* **Problem details**
From the listing below, work out how many lines contain "moved"; the answer is that number and nothing more.

——————

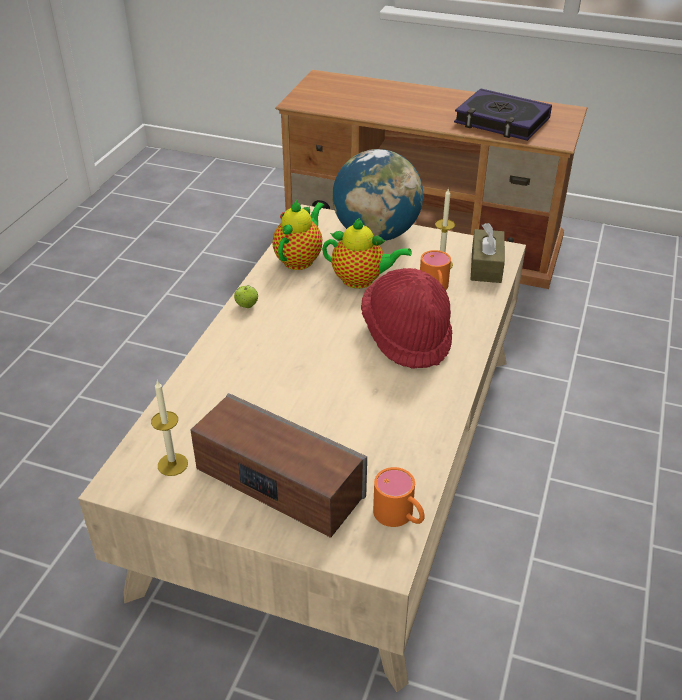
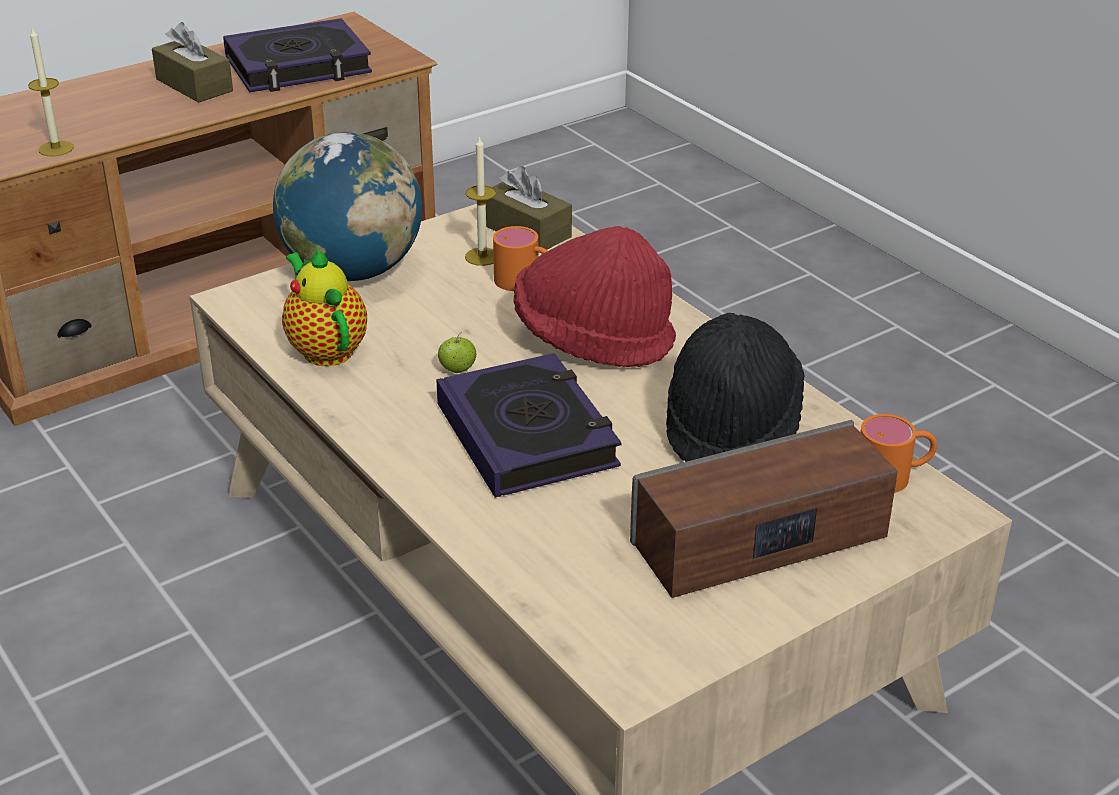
camera: 55 degrees left, 5 degrees down
candle [151,381,188,476] -> candle moved to [28,26,74,156]
apple [234,285,258,308] -> apple moved to [438,332,476,373]
teapot [322,218,412,289] -> none
none -> brown tissue box [152,22,233,103]
none -> book [436,353,622,498]
none -> black hat [666,313,804,462]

——————

* **The answer**
2